I know this was just a movie, but It got me thinking. In real life any kind of suffering provides us with the motivation to do anything. We don't like feeling hungry is why we eat. We don't like our body to feel stiff is why we move. So assuming we find happiness and get rid of all suffering is it possible to become like the fictitious people of that planet and is that ok?.

Comments

  • MindGateMindGate United States Veteran
    edited December 2010
    No sane person would take detachment so far as to starve themselves of food. Whether or not someone is "enlightened," they still have desires. Thats something you can't get rid of. Its natural to have desires such as wanting food to survive.

    Quote from Federica:

    "like I said, you need to review your notion of detachment. Being detached does not mean abandoning everything. You need some attachment to something. But you have to be equally prepared to detach as and when necessary. Just where have you been doing your research?"
  • SabreSabre Veteran
    edited December 2010
    If you would be able to get rid of all desires, then why have the desire to do this in the first place? ;)

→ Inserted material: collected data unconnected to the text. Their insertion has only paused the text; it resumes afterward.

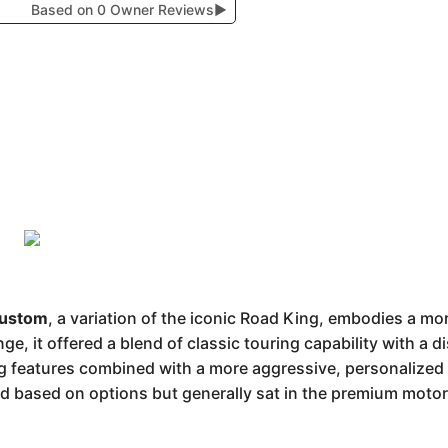
Based on 0 Owner Reviews
▶
Custom
, a variation of the iconic Road King, embodies a mo
e, it offered a blend of classic touring capability with a di
ng features combined with a more aggressive, personalized s
ried based on options but generally sat in the premium mot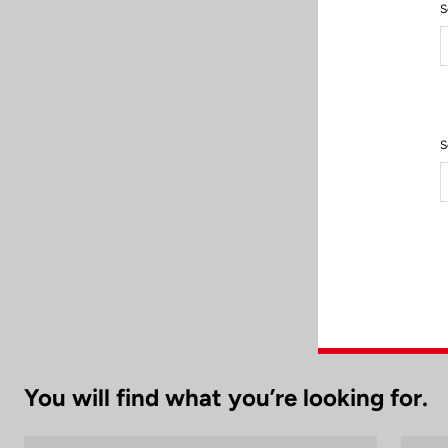
S
After each use,
S
cle
To preserve its
You will find what you’re looking for.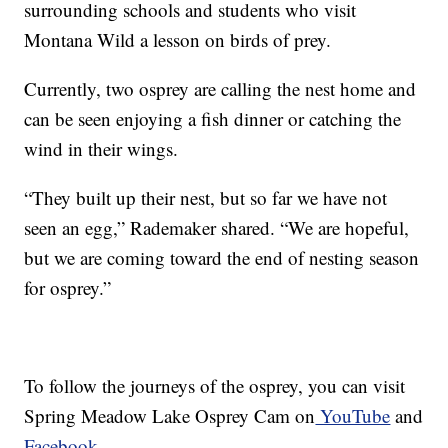
surrounding schools and students who visit
Montana Wild a lesson on birds of prey.
Currently, two osprey are calling the nest home and
can be seen enjoying a fish dinner or catching the
wind in their wings.
“They built up their nest, but so far we have not
seen an egg,” Rademaker shared. “We are hopeful,
but we are coming toward the end of nesting season
for osprey.”
To follow the journeys of the osprey, you can visit
Spring Meadow Lake Osprey Cam on
YouTube
and
Facebook.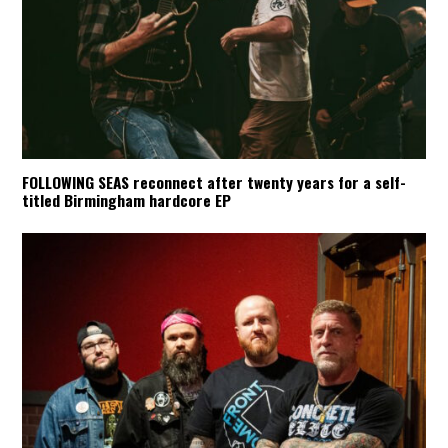
FOLLOWING SEAS reconnect after twenty years for a self-
titled Birmingham hardcore EP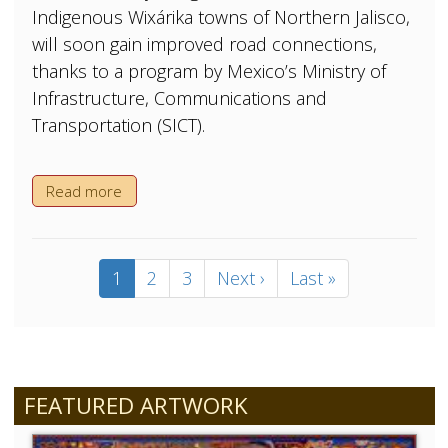
Indigenous Wixárika towns of Northern Jalisco,
will soon gain improved road connections,
thanks to a program by Mexico’s Ministry of
Infrastructure, Communications and
Transportation (SICT).
Read more
Pagination
Current
1
Page
2
Page
3
Next
Next ›
Last
Last »
page
page
page
FEATURED ARTWORK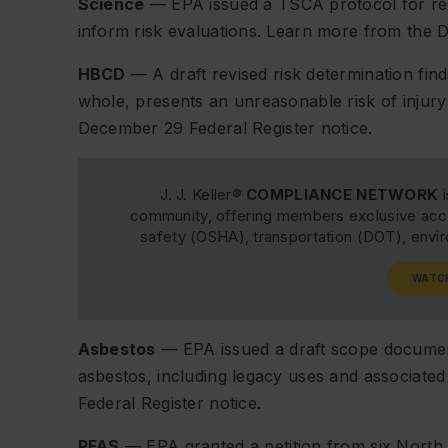
Science
— EPA issued a TSCA protocol for revie
inform risk evaluations. Learn more from the
HBCD
— A draft revised risk determination finds
whole, presents an unreasonable risk of injury
December 29
Federal Register
notice.
J. J. Keller®
COMPLIANCE NETWORK
i
community, offering members exclusive acce
safety (OSHA), transportation (DOT), env
WATC
Asbestos
— EPA issued a draft scope document
asbestos, including legacy uses and associate
Federal Register
notice.
PFAS
— EPA granted a petition from six North 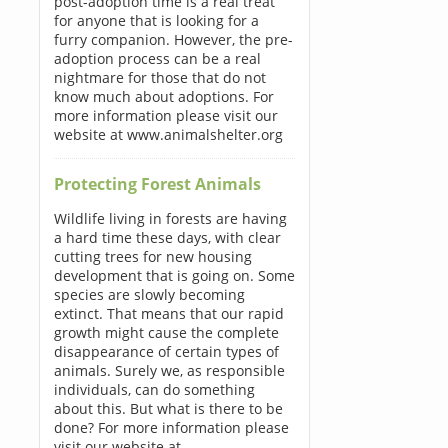
post-adoption time is a real treat
for anyone that is looking for a
furry companion. However, the pre-
adoption process can be a real
nightmare for those that do not
know much about adoptions. For
more information please visit our
website at www.animalshelter.org
Protecting Forest Animals
Wildlife living in forests are having
a hard time these days, with clear
cutting trees for new housing
development that is going on. Some
species are slowly becoming
extinct. That means that our rapid
growth might cause the complete
disappearance of certain types of
animals. Surely we, as responsible
individuals, can do something
about this. But what is there to be
done? For more information please
visit our website at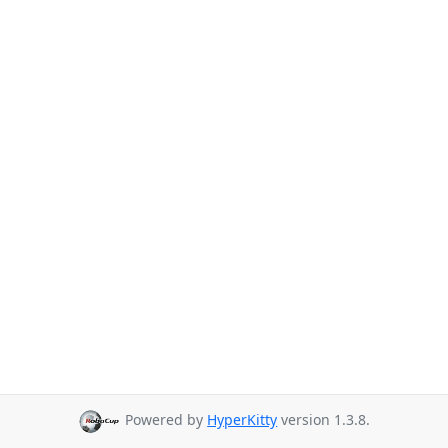
Powered by
HyperKitty
version 1.3.8.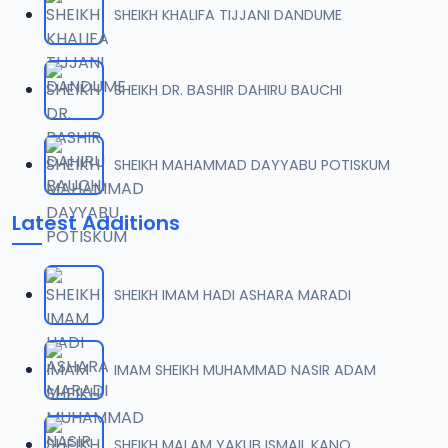
SHEIKH KHALIFA TIJJANI DANDUME
0007 RISALA.mp3
07
2 MB
SHEIKH DR. BASHIR DAHIRU BAUCHI
0008 RISALA.mp3
08
1.8 MB
SHEIKH MAHAMMAD DAYYABU POTISKUM
0009 RISALA.mp3
09
Latest Additions
3.8 MB
0010 RISALA.mp3
10
SHEIKH IMAM HADI ASHARA MARADI
2.9 MB
0011 RISALA.mp3
IMAM SHEIKH MUHAMMAD NASIR ADAM
11
2.7 MB
0012 RISALA.mp3
SHEIKH MALAM YAKUB ISMAIL KANO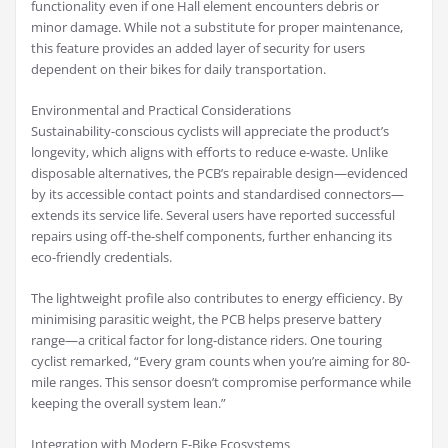
functionality even if one Hall element encounters debris or
minor damage. While not a substitute for proper maintenance,
this feature provides an added layer of security for users
dependent on their bikes for daily transportation.
Environmental and Practical Considerations
Sustainability-conscious cyclists will appreciate the product’s
longevity, which aligns with efforts to reduce e-waste. Unlike
disposable alternatives, the PCB’s repairable design—evidenced
by its accessible contact points and standardised connectors—
extends its service life. Several users have reported successful
repairs using off-the-shelf components, further enhancing its
eco-friendly credentials.
The lightweight profile also contributes to energy efficiency. By
minimising parasitic weight, the PCB helps preserve battery
range—a critical factor for long-distance riders. One touring
cyclist remarked, “Every gram counts when you’re aiming for 80-
mile ranges. This sensor doesn’t compromise performance while
keeping the overall system lean.”
Integration with Modern E-Bike Ecosystems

    Some things are just.. lets say 'hard-wired' into a human being and you can't change that. Wanting to eat when you're hungry is one of those I'd say. And so is the desire to be happy.

    I've yet to meat the first person who wants to be hungry and unhappy. :p
  • Once you drop your selfish motivations, what replaces them is love and concern for everyone else.
  • edited December 2010
    The point is to feel pain when pain arises, hunger when hunger arises, etc., but you don't dwell on it and get wrapped up in it. It's the getting wrapped up in the pain that causes the suffering. You don't deny the pain, either. Just observe the pain and learn the lesson it has to teach, address the imbalance, and move on. For example, you get a stomach ache. You notice the pain, and you realize that what caused it is eating the wrong food, or too much food. You make a mental note to avoid certain foods in the future, or to not pig out. But you don't get attached to the pain, fixating on how miserable you feel, and weaving a narrative about that, creating unnecessary suffering for yourself.

    Similarly with hunger; you notice the hunger. Hunger is telling you that you need sustenance, or that your blood sugar is starting to crash. So you remedy that. Simple. Desire would be if you noticed the hunger and obsessed over having to have a steak, or your favorite dessert. Instead, you address your hunger without obsessing. That's eliminating desire. Having no attachment to the outcome (or process) of resolving your hunger. Taking in sustenance is a need, not a desire. Obsessing over your favorite foods is desire. The film was about not addressing fundamental needs, not about eliminating desire (though it sounds like it was trying to be about desire).

    So the approach is a sort of Middle Way, in its own manner. The film you saw portrayed an extreme. Extremes are not Buddhistic.

    That sounds like an anti-Buddhism propaganda film.